Records to process:
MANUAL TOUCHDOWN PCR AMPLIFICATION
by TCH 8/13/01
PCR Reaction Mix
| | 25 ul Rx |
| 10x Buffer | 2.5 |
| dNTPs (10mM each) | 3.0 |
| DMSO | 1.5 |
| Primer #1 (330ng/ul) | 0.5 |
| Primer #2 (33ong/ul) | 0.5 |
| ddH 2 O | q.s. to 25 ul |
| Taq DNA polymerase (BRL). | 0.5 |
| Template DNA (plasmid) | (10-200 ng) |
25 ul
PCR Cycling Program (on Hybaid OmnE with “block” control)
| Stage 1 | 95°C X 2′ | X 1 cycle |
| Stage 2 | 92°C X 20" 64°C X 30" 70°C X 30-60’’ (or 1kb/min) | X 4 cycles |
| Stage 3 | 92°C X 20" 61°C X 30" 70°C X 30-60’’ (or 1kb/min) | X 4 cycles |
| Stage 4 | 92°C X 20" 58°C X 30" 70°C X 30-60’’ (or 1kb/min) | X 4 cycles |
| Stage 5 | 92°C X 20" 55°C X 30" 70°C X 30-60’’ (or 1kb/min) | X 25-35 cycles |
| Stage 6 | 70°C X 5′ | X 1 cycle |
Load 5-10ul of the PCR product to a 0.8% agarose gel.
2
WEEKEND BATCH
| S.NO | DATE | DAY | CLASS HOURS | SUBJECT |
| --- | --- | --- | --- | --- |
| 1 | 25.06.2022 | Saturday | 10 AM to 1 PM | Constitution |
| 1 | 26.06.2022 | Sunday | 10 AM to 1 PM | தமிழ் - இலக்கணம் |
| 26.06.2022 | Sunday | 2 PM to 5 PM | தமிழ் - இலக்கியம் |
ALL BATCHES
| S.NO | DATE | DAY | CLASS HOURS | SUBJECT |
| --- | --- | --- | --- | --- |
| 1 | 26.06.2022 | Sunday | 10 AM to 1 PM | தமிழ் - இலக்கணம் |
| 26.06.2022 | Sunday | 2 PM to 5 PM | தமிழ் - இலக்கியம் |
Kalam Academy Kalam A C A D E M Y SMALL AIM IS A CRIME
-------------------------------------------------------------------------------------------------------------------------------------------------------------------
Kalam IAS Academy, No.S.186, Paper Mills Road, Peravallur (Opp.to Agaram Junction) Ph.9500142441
---
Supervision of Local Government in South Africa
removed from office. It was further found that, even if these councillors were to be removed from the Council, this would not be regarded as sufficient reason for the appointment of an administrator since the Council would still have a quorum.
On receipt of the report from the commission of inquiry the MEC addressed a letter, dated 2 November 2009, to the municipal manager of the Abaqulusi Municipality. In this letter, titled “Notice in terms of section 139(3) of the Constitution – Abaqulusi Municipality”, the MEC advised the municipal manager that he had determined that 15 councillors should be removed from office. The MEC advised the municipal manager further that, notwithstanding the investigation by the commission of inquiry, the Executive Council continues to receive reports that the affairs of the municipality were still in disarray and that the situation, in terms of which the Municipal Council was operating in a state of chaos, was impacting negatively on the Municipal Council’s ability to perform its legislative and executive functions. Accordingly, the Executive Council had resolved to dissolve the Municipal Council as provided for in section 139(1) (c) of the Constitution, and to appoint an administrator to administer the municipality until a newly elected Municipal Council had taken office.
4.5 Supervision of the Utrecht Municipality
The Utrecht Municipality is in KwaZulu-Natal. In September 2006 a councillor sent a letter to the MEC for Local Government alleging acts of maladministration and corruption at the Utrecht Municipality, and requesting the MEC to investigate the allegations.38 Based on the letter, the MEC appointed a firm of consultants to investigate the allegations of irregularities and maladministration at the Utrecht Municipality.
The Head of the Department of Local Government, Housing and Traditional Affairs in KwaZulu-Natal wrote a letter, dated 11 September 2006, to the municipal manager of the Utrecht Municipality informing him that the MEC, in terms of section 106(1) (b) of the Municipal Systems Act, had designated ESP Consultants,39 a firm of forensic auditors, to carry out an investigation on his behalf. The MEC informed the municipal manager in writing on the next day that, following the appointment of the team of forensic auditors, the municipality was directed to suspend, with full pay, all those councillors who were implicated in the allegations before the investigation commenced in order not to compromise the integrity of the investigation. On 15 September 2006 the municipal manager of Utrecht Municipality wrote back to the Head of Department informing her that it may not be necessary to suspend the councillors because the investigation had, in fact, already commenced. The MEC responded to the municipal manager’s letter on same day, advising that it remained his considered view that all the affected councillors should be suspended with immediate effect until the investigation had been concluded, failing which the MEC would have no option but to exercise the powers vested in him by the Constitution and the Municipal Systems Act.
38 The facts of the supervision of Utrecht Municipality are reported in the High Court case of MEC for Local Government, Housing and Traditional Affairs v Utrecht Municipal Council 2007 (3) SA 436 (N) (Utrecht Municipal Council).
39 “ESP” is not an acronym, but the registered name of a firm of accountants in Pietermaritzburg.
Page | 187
---
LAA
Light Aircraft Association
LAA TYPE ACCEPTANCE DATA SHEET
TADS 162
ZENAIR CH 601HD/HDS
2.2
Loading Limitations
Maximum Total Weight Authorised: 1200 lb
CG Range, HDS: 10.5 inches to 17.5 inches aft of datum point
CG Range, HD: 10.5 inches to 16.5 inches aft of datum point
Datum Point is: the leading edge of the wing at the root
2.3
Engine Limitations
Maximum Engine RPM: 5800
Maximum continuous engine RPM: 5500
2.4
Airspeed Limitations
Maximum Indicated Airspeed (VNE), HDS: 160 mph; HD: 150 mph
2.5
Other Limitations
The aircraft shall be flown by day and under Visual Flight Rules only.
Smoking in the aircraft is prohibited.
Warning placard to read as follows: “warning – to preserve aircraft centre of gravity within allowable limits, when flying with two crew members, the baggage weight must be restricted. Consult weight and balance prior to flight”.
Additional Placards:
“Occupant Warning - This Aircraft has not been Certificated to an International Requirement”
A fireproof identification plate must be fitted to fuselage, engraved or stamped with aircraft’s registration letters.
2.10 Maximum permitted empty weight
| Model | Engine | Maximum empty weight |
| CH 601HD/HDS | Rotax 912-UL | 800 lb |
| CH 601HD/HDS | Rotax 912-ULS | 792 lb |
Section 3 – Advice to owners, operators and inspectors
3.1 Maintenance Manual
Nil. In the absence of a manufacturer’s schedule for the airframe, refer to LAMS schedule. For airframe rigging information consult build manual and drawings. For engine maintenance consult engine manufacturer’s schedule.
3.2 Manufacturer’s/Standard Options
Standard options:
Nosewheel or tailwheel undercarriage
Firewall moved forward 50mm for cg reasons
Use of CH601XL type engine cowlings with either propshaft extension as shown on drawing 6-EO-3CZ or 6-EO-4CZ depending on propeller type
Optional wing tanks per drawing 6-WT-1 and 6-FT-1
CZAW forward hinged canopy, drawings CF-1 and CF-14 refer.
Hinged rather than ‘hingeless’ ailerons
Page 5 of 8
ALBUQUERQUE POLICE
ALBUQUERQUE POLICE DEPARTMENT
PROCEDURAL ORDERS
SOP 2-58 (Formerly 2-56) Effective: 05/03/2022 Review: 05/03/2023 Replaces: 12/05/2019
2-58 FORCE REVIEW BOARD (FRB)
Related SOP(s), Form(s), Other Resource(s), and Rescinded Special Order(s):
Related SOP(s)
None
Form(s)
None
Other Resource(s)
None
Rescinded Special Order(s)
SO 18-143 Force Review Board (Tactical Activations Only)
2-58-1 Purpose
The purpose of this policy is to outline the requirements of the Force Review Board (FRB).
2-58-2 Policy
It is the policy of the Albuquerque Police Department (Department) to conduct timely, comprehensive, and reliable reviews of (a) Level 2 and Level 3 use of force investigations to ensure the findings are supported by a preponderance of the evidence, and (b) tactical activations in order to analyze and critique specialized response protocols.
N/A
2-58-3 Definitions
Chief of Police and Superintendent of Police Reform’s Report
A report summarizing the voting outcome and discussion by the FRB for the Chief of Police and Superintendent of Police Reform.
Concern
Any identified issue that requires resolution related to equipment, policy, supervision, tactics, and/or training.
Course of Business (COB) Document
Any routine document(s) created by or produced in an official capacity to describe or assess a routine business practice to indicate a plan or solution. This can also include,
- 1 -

What needs to be done: Taking the listing above as the source, transcribe only the lines starting at the line with "MANUAL TOUCHDOWN PCR AMPLIFICATION" and going through the line with "Kalam IAS Academy, No.S.186, Paper", unaltered and with both ends included.

Result below:
MANUAL TOUCHDOWN PCR AMPLIFICATION
by TCH 8/13/01
PCR Reaction Mix
| | 25 ul Rx |
| 10x Buffer | 2.5 |
| dNTPs (10mM each) | 3.0 |
| DMSO | 1.5 |
| Primer #1 (330ng/ul) | 0.5 |
| Primer #2 (33ong/ul) | 0.5 |
| ddH 2 O | q.s. to 25 ul |
| Taq DNA polymerase (BRL). | 0.5 |
| Template DNA (plasmid) | (10-200 ng) |
25 ul
PCR Cycling Program (on Hybaid OmnE with “block” control)
| Stage 1 | 95°C X 2′ | X 1 cycle |
| Stage 2 | 92°C X 20" 64°C X 30" 70°C X 30-60’’ (or 1kb/min) | X 4 cycles |
| Stage 3 | 92°C X 20" 61°C X 30" 70°C X 30-60’’ (or 1kb/min) | X 4 cycles |
| Stage 4 | 92°C X 20" 58°C X 30" 70°C X 30-60’’ (or 1kb/min) | X 4 cycles |
| Stage 5 | 92°C X 20" 55°C X 30" 70°C X 30-60’’ (or 1kb/min) | X 25-35 cycles |
| Stage 6 | 70°C X 5′ | X 1 cycle |
Load 5-10ul of the PCR product to a 0.8% agarose gel.
2
WEEKEND BATCH
| S.NO | DATE | DAY | CLASS HOURS | SUBJECT |
| --- | --- | --- | --- | --- |
| 1 | 25.06.2022 | Saturday | 10 AM to 1 PM | Constitution |
| 1 | 26.06.2022 | Sunday | 10 AM to 1 PM | தமிழ் - இலக்கணம் |
| 26.06.2022 | Sunday | 2 PM to 5 PM | தமிழ் - இலக்கியம் |
ALL BATCHES
| S.NO | DATE | DAY | CLASS HOURS | SUBJECT |
| --- | --- | --- | --- | --- |
| 1 | 26.06.2022 | Sunday | 10 AM to 1 PM | தமிழ் - இலக்கணம் |
| 26.06.2022 | Sunday | 2 PM to 5 PM | தமிழ் - இலக்கியம் |
Kalam Academy Kalam A C A D E M Y SMALL AIM IS A CRIME
-------------------------------------------------------------------------------------------------------------------------------------------------------------------
Kalam IAS Academy, No.S.186, Paper Mills Road, Peravallur (Opp.to Agaram Junction) Ph.9500142441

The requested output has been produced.